Mit einem entsprechenden Videofilter kannst Du die Helligkeit, Kontrast usw. beeinflussen.

Probiere mal den Videofilter "Helligkeit und Kontrast" aber auch mit dem "Farbbalance" Filter kannst Du den gewünschten Effekt erzielen.

Versuche es mal!


----------



## zg peripherals (22. Dezember 2002)

ich hab da schon viel und lange rumprobiert, aber irgendwie will das nicht so richtig gut werden.

Was ich genau wissen wollte, war, ob es da sowas wie ne Faustformel oder eine Regel gibt, dass das wirklich gut wird. Ich bin immer bei komplett Blau gelandet, und ich will doch auch weisses Licht und bisschen Farbe, so dass es halt wie ne richtige Nacht-Szene aussieht.

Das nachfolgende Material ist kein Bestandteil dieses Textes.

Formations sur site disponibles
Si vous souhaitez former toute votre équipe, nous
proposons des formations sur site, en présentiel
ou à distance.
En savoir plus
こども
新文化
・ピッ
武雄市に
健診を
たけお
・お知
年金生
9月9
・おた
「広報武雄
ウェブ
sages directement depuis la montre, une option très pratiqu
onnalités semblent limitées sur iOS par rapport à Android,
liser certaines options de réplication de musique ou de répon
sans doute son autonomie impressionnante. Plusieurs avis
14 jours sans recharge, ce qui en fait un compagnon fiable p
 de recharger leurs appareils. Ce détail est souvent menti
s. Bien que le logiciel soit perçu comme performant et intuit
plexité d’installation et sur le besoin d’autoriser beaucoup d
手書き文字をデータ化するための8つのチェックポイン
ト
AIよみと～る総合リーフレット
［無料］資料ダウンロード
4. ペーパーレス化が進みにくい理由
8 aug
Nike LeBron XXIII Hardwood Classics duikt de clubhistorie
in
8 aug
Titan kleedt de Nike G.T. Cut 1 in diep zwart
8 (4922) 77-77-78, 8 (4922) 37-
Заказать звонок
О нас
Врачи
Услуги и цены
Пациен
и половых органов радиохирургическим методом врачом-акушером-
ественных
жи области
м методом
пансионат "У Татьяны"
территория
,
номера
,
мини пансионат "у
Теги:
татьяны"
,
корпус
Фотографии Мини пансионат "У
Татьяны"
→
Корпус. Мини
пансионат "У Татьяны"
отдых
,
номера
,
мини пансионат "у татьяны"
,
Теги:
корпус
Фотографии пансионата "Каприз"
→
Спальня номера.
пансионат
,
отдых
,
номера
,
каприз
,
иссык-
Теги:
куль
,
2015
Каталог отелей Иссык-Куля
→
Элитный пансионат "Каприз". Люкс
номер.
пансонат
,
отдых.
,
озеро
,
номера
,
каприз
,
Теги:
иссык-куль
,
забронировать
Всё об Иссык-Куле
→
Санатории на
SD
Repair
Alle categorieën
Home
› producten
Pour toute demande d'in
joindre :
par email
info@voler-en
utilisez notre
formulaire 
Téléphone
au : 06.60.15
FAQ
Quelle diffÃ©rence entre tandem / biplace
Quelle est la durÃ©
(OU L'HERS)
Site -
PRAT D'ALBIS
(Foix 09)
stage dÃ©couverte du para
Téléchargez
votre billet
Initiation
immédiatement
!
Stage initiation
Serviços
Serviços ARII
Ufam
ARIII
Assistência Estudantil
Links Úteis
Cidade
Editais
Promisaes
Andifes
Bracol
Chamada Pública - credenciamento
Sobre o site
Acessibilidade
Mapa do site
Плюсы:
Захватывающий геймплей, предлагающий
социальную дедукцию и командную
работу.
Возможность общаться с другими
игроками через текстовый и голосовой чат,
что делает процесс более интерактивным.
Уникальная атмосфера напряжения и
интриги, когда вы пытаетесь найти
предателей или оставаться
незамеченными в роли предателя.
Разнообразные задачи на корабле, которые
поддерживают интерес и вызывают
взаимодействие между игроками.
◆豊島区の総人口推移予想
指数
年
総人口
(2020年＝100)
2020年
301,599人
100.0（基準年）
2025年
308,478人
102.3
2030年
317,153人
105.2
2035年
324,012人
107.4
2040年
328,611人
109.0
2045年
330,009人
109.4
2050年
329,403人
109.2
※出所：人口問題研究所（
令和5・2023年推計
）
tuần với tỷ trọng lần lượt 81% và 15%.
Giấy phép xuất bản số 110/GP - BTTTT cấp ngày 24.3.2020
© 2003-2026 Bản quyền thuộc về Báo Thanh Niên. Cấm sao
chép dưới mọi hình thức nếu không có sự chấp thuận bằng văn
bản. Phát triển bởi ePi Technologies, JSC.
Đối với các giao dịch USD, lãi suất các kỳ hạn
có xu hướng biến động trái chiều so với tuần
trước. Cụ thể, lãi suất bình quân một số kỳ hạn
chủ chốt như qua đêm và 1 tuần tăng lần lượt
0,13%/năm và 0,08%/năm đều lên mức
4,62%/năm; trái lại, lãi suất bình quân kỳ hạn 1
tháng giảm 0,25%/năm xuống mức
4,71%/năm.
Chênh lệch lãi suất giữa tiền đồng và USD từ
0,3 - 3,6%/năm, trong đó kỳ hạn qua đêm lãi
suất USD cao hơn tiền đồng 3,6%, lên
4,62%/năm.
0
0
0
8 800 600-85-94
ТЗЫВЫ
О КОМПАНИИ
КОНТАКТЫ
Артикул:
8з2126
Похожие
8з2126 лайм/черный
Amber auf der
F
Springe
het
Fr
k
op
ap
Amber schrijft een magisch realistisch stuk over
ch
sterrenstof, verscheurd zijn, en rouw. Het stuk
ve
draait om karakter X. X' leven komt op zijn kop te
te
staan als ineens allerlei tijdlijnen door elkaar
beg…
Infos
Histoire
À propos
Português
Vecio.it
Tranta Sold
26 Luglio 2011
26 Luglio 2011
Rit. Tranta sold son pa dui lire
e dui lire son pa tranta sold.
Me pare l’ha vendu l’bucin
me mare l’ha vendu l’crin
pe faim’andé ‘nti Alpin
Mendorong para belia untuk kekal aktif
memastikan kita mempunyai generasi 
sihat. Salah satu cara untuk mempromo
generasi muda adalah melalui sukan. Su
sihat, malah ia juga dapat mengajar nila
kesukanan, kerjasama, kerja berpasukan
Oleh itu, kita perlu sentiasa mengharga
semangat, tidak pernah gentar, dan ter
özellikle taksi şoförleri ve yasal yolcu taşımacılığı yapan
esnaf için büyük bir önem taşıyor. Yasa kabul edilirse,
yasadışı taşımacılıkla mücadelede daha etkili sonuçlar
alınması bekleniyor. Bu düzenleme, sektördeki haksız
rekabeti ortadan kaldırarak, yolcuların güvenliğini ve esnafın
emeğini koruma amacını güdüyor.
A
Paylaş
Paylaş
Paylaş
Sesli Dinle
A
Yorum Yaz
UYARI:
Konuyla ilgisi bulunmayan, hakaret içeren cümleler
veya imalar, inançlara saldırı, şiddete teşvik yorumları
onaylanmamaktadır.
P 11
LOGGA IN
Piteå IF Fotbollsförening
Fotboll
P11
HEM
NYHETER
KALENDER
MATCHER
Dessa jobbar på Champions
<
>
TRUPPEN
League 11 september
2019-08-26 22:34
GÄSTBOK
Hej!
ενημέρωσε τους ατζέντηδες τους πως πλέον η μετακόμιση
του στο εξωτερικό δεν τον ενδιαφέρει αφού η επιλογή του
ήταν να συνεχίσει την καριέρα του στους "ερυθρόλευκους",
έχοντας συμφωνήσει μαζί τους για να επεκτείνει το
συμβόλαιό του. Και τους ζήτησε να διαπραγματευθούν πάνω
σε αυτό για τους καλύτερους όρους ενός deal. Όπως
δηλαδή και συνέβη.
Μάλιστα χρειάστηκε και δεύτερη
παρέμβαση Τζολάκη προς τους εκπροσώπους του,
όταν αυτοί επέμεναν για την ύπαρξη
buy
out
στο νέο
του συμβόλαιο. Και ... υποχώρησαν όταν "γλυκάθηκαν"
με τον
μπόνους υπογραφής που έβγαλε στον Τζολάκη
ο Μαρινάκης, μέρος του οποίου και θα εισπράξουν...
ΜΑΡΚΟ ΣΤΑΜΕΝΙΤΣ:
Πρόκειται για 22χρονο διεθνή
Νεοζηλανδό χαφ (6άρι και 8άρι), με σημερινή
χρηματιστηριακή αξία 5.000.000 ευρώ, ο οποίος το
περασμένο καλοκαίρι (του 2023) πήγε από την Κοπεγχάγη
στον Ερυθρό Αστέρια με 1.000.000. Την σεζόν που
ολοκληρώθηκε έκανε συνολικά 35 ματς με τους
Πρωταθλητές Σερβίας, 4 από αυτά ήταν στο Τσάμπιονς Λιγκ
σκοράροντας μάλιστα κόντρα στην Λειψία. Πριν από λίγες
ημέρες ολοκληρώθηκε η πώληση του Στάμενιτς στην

Wenn jemand noch ein paar Tipps hat, wäre ich sehr dankbar!!!

danke schonmal!

zg


----------



## BubiBohnensack (22. Dezember 2002)

Du musst arbeiten mit:


 Helligkeit/Kontrast
 Farbton/Sättigung
 Mehreren Ebenen
 Ebenenstilen
 Kurven


----------



## zg peripherals (23. Dezember 2002)

gut, danke... wenn ich mehr damit anfangen kann, sag ich dir bescheid! ;-)

zg

p.S.: die ersten zwei Punkte sind klar!


----------



## BubiBohnensack (23. Dezember 2002)

Ich habe mich mal eben rangesetzt, meinst du sowas?


----------



## BubiBohnensack (23. Dezember 2002)

Ajo ganz vergessen, hier die Effektpalette für Ebene 2. Ebene 1 sieht identisch aus, wird aber nicht eingefärbt.


----------



## zg peripherals (23. Dezember 2002)

vielen dank für die Mühe, aber wie ist da mit premier und aftereffects? Ich kenn dass nicht, ist das dabei? ich hab halt leider nur premier. geht das damit genauso?

aber trotzdem, vielen Dank für deine Mühe!!!

zg


----------



## BubiBohnensack (23. Dezember 2002)

Im Prinzip müsste das mit Premiere auch gehen - nur habe ich da in letzter Zeit gar nichts mehr mit gemacht - ich schaue gleich mal, was sich machen lässt.

edit:

So habe ich es in Premiere mit 5min rumprobieren gemacht - sieht nicht ganz so gut aus, kannst du aber sicher noch verbessern... 

Viel Spaß


----------



## zg peripherals (24. Dezember 2002)

das sit perfect!

vielen Dank!


----------



## BubiBohnensack (24. Dezember 2002)

Immer doch...


----------